### Assigned task:
Retype the whole listing verbatim and keep the pictures out of it.

BEGIN

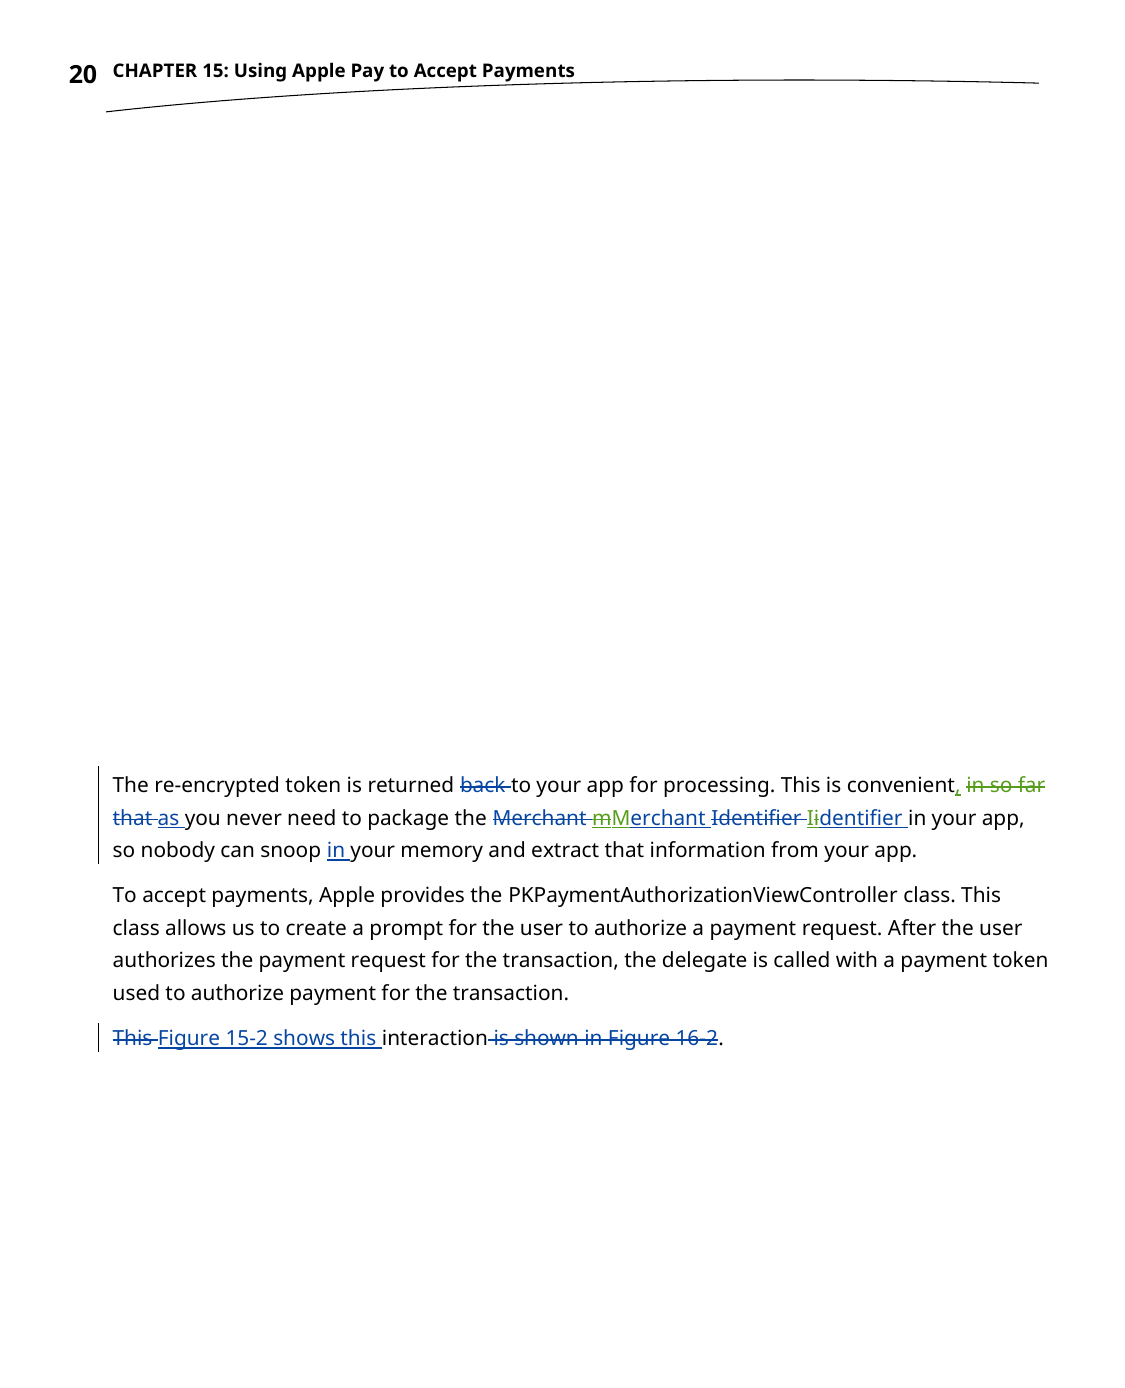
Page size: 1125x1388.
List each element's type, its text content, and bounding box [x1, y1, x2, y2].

text interaction. [112, 1023, 1050, 1052]
text To accept payments, Apple provides the PKPaymentAuthorizationViewController class. This class allows us to create a prompt for the user to authorize a payment request. After the user authorizes the payment request for the transaction, the delegate is called with a payment token used to authorize payment for the transaction. [112, 880, 1050, 1007]
text The re-encrypted token is returned to your app for processing. This is convenient you never need to package the in your app, so nobody can snoop your memory and extract that information from your app. [112, 169, 1050, 864]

END

### Answer to this problem:
Page size: 1125x1388.
List each element's type, its text content, and bounding box [x1, y1, x2, y2].

text interaction. [112, 1023, 1050, 1052]
text To accept payments, Apple provides the PKPaymentAuthorizationViewController class. This class allows us to create a prompt for the user to authorize a payment request. After the user authorizes the payment request for the transaction, the delegate is called with a payment token used to authorize payment for the transaction. [112, 880, 1050, 1007]
text The re-encrypted token is returned to your app for processing. This is convenient you never need to package the in your app, so nobody can snoop your memory and extract that information from your app. [112, 169, 1050, 864]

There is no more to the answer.